La mort i la primavera [La muerte y la primavera] (1986)

Maria Bohigas

“Todo lo que me han dicho de La mort i la primavera me ha intrigado bastante, de modo que estoy con muchas ganas de leerlo. Quizás es una obra maestra (de la autora de La plaça del Diamant se puede esperar todo), quizás es una equivocación de pies a cabeza.
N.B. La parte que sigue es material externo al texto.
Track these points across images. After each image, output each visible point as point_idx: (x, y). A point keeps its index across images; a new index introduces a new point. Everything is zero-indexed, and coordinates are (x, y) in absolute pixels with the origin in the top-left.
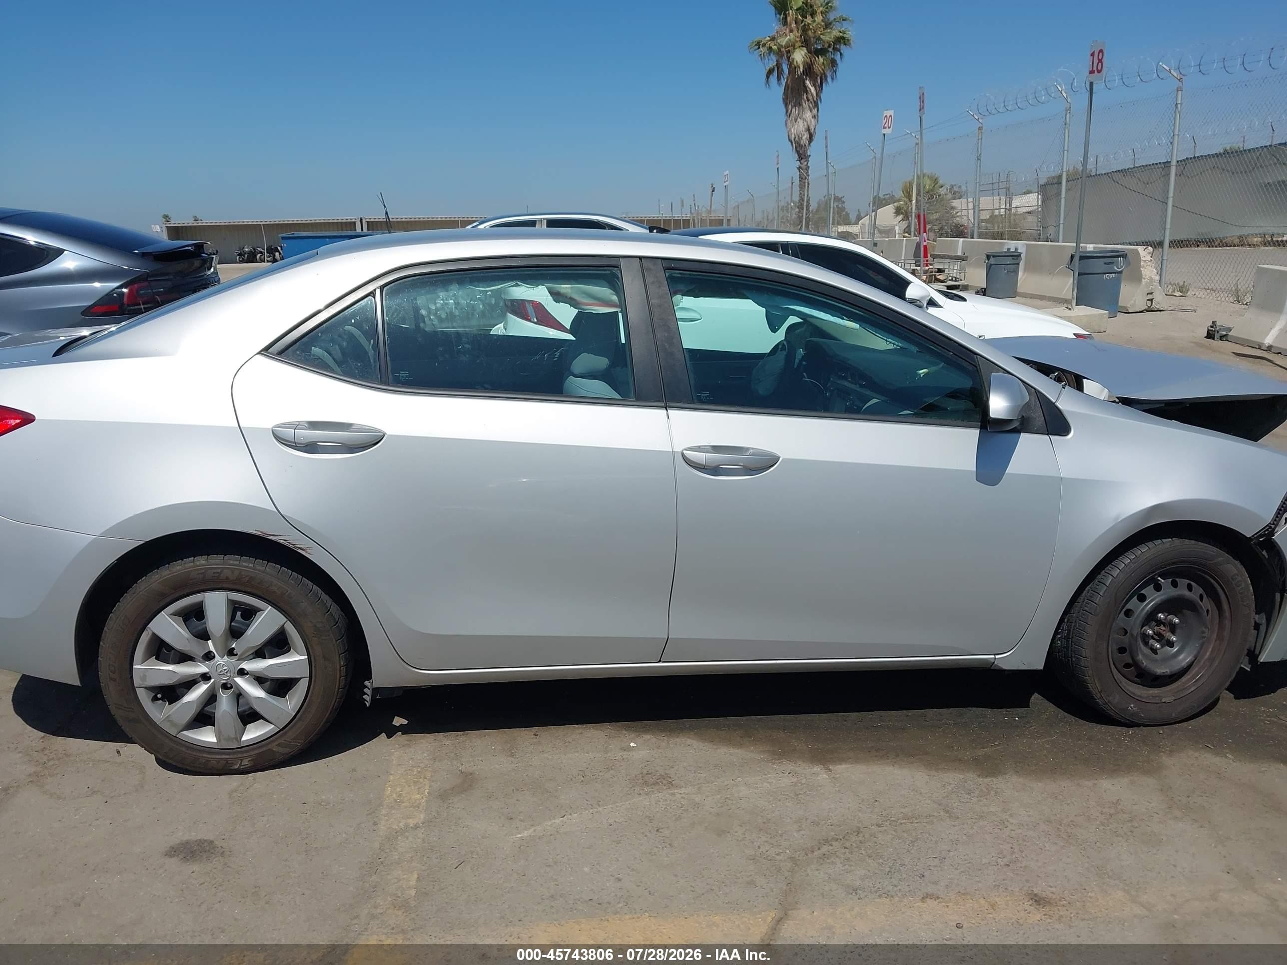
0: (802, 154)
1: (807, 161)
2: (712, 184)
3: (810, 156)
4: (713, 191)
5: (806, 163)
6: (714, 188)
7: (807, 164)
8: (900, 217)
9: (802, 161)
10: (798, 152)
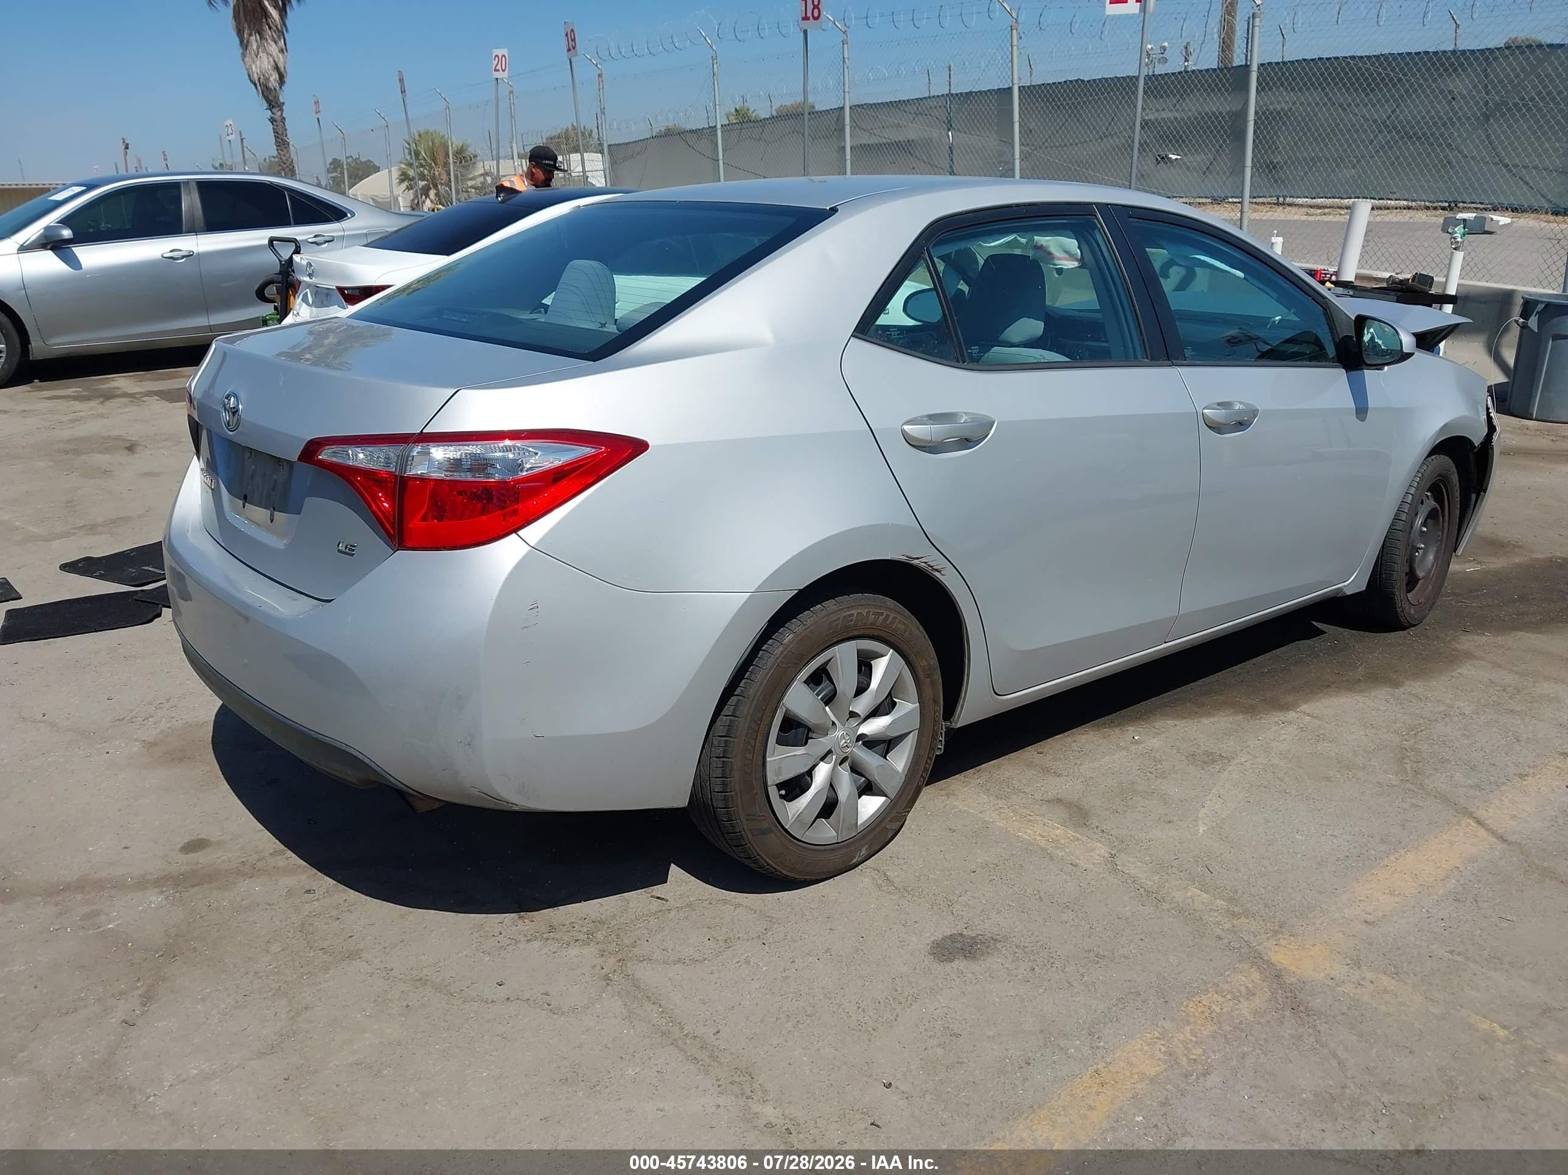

Lo que usted me ha dicho me hace temer que no se haya emprendido un asunto irreal, sin ninguna relación con la gente de carne y hueso y sus auténticos problemas, es decir, al revés de La plaça del Diamant, escribe a Rodoreda su editor Joan Sales en diciembre de 1961. Irreal, irrealista, mágica, o aun novela del delirio, inspirada en pueblos primitivos, o prehistóricos, o exóticos, o quizás en sectas ocultistas, La mort i la primavera parece que no encuentre lugar en el banquete de los libros catalanes consagrados. […]

No se suele insistir demasiado en el hecho que Colometa conozca lo que más se parece a la paz cerca de un hombre capado por una bala durante la guerra: ¿estamos muy lejos de los mutilados del pueblo de La mort…, donde cada año seleccionan a un hombre para tirarlo al río, condenándolo, si no muere, a vivir mutilado? El objetivo del rito es el mantenimiento del orden en el pueblo, un orden dado una vez para siempre y que no sufre cambios. Hacerlo lleva directamente a la jaula del preso, de donde no se sale mientras no se haya perdido el uso de la palabra. “¡El preso relincha!”, grita el pueblo, señal de que ha pasado el peligro; el hombre es por fin una bestia mansa. Imponer un orden que se quiere inmutable, enviar inocentes a la muerte con el fin de mantenerlo, castigar al disidente con tratos que deshumanizan: ¿estemas muy lejos de los auténticos problemas de la gente de carne y hueso? Rodoreda, escritora catalana exiliada, no llegó a América; vivió una segunda guerra en Francia, y, desde París, el retorno de los deportados. ¿Cuáles eran los problemas que ella debía considerar auténticos?

“Alrededor de la gente de mi época hay una intensa circulación de sangre y de muertes”, escribió en el prólogo de Quanta, quanta guerra…. Las creencias y leyes del pueblo de La mort… giran entorno de la sangre y la muerte. El factor que introduce el desorden es la forma de morir, y la primera transgresión que comete el protagonista es contra la muerte ritual: abre los armarios donde los adultos encierran a los niños antes de celebrar la bacanal que acompaña el rito de rellenar de cemento la boca de un hombre cuando está a punto de morir. El deseo por su madrastra lo llevará después a profanar con ella el bosque de los muertos, en una escena que se asemeja a la profanación de tumbas de Incerta glòria, y el lugar de su cortejo será el cementerio de los enterrados sin alma, o los fuera de la ley. Estos intentos de desacatar el orden no le son exclusivos, sino que “ya hacía tiempo que los jóvenes del lado del lavadero decían que había que dejar morir a la gente de su muerte”, mientras que “los viejos del matadero decían que todo tenía que ser como antes”. Hay, en La muerte…, vientos de guerra civil y aires de totalitarismo, Pero sin coordenadas históricas y geográficas, o sea, sin rasgos que los normalicen, los actos humanos aparecen como lo que son.